CONSEGNE ->
**1)** Rispondi alle domande seguenti sul brano dedicato alla figura del portavoce.
(a) Quale legge, nel 2000, ha legittimato la professione del portavoce?
(b) In quale città si è tenuto il Primo incontro nazionale dei portavoce?
(c) Chi era impegnato nella campagna elettorale di François Mitterand?
**2)** Modifica il brano sul portavoce e trascrivine il tratto che comincia con le parole "21/02/2005 19853 lettori" e termina dopo "mezzi di informazione.", mettendo "organi di stampa" al posto di "mezzi di informazione".
**3)** Riprendi il brano sul mestiere del portavoce e scrivine il seguito dopo l'ultima frase.

BRANO DA LEGGERE ->
::::
21/02/2005 19853 lettori
5 minuti

C’è chi pensa sia un portaborse, chi lo ritiene un consigliere, chi ancora lo giudica un giornalista fazioso e chi lo apprezza come collaboratore di fiducia. Quella del portavoce è una figura professionale ancora relativamente nuova, almeno in Italia, che ha assunto nel tempo le diverse connotazioni di araldo, delegato, messaggero, nunzio a seconda del contesto e dell’epoca storica.

Nel 2000 la legge 150 l’ha definitivamente legittimata, introducendola a pieno titolo tra i profili professionali che si occupano di informazione e comunicazione all’interno della pubblica amministrazione. Al portavoce, cita espressamente la legge, spetta il ruolo di diretta collaborazione con l’organo di vertice dell’amministrazione ai fini dei rapporti di carattere politico-istituzionale con i mezzi di informazione.

 

Ma chi è il portavoce? Quali requisiti deve possedere per esercitare la sua professione? E dunque quale tipo di contratto deve vedere applicato? In realtà, la normativa non chiarisce questi interrogativi, volutamente o transitoriamente in prima applicazione. Fatto sta che, nello scenario odierno, alcuni portavoce delle amministrazioni italiane sono giornalisti, altri bravi comunicatori che per scelta non vogliono iscriversi all’ordine dei giornalisti, alcuni sono legati all’ente di appartenenza da un contratto di collaborazione, altri sono dipendenti pubblici a tutti gli effetti.

Di certo i portavoce non sono e non devono essere portaborse, come tuonava Jacques Séguéla allora impegnato nella campagna elettorale di François Mitterand e aggiungeva “bisogna avere una profonda etica quando si entra nelle comunicazioni politiche”.

 

Come è emerso chiaramente durante il Primo incontro nazionale dei portavoce a Bologna in occasione dell’ultima edizione di COM-PA, Il Salone Europeo della Comunicazione Pubblica, fare il portavoce significa esercitare un mestiere o, con un termine più moderno ma meno intriso di reminescenze storiche, una professione, che non si impara a scuola ed è costituita da un minuto lavoro di fine artigianato con una buona dose di fantasia e un pizzico di fortuna, che non guasta mai. Il vero portavoce è colui che non appare mai sulla scena ma segue sempre con attenzione ciò che vi accade. È colui che sa cosa, come e quando dire, ma sa anche non dire.
::::
DATI GREZZI ->

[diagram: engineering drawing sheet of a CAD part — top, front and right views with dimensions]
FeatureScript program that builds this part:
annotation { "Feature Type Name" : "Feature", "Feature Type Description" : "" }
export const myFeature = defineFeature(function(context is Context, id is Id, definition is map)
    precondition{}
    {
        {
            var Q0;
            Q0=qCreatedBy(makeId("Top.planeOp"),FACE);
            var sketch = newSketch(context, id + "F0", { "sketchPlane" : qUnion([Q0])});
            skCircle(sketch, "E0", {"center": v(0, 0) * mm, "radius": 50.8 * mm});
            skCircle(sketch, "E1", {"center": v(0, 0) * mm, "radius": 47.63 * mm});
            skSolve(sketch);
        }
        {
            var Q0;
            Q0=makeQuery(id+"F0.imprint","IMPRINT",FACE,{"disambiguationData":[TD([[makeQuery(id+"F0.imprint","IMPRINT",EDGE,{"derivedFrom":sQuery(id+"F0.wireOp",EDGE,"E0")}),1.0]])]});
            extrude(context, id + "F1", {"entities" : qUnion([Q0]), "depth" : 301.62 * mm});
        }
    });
::::
SOLUZIONI ->
**1)**
(a) La legge 150.
(b) A Bologna.
(c) Jacques Séguéla.

**2)**
21/02/2005 19853 lettori
5 minuti

C’è chi pensa sia un portaborse, chi lo ritiene un consigliere, chi ancora lo giudica un giornalista fazioso e chi lo apprezza come collaboratore di fiducia. Quella del portavoce è una figura professionale ancora relativamente nuova, almeno in Italia, che ha assunto nel tempo le diverse connotazioni di araldo, delegato, messaggero, nunzio a seconda del contesto e dell’epoca storica.

Nel 2000 la legge 150 l’ha definitivamente legittimata, introducendola a pieno titolo tra i profili professionali che si occupano di informazione e comunicazione all’interno della pubblica amministrazione. Al portavoce, cita espressamente la legge, spetta il ruolo di diretta collaborazione con l’organo di vertice dell’amministrazione ai fini dei rapporti di carattere politico-istituzionale con i organi di stampa.

**3)**
 

In tempi di politica postmoderna, il mestiere di portavoce è invece talvolta ridicolizzato, a metà tra il funambolo e l'esegeta del Talmud. Costretto a fare i salti mortali per arrotondare frasi incaute, per smussare gli angoli di una presa di posizione affrettata, per correggere il tiro secondo gli umori e le convenienze del leader, per fornire l'interpretazione autentica di un avverbio o di un aggettivo, il portavoce si riduce in alcuni casi a scimmiottare dietro al proprio datore di lavoro. Accanto a questi, ci sono però anche personaggi di alto spessore, che elevano la figura del portavoce ai più alti livelli del giornalismo e della diplomazia internazionale. Uno fra tutti, il portavoce del Vaticano, Joaquìn Navarro-Vals, direttore della sala stampa della Santa Sede dal 1984 e, di volta in volta, uomo immagine, editore, pierre, investigatore, consigliere e ambasciatore del papa.

 

Disponibilità, responsabilità e imparzialità sono fondamentali per la nostra professione precisa Franco Miracco, portavoce del Presidente della Regione Veneto Giancarlo Galan. Se si vuole fare il portavoce non ci sono orari. Alle volte mi capita di dover scrivere ed inviare, a qualunque ora, una dichiarazione del presidente senza che lui l’abbia letta ed approvata. Lo si fa, prendendosi le proprie responsabilità. Poi naturalmente non si deve mai privilegiare una testata giornalistica perché quella del portavoce è informazione politica nel suo complesso, ovvero informazione da parte degli organi politici e non solamente del vertice politico. Certo, tutti noi abbiamo alcuni giornali di riferimento. Per me sono Il Foglio e Il Riformista, due quotidiani di diverso orientamento politico ad elevato livello di approfondimento ma a diffusione poco popolare.

 

Il mio lavoro si rispecchia perfettamente nella definizione di portavoce data da Paolo Pierantoni nel suo libro La comunicazione istituzionale: “È una figura innovativa che coniuga un’elevata competenza professionale con un rapporto di fiducia e di appartenenza con il capo dell’amministrazione, di cui deve essere capace di comunicare scelte, orientamenti e strategie. È dunque uomo di parte, ma capace anche di difendere i valori di ogni singola istituzione. Deve essere il punto di riferimento costante, “la voce” dell’istituzione nel rapporto quotidiano con i media e le varie espressioni della società”.

 

Il rapporto fiduciario con il leader dell’amministrazione sta alla base del lavoro del portavoce, ma non implica la stessa estrazione politica o professionale né una piena condivisione di idee. Il contesto politico va conosciuto, auspicabilmente nel modo più approfondito e dettagliato possibile. Ma per esercitare correttamente il ruolo di portavoce, bisogna mantenere la propria obiettività e autonomia di pensiero, estrarsi dalla politica per interpretarla e valutarla con freddezza intellettuale.

 

Il portavoce non è quindi un doppione o una sovrapposizione all’interno dell’amministrazione. Come l’addetto stampa, è una figura professionale che dà notizie, è vero, ma in esse esprime sempre un’idea e un’impronta politica. Per questo, deve studiare molto di più ed avere molte competenze perché a qualunque tipo di informazione deve dare una motivazione politica.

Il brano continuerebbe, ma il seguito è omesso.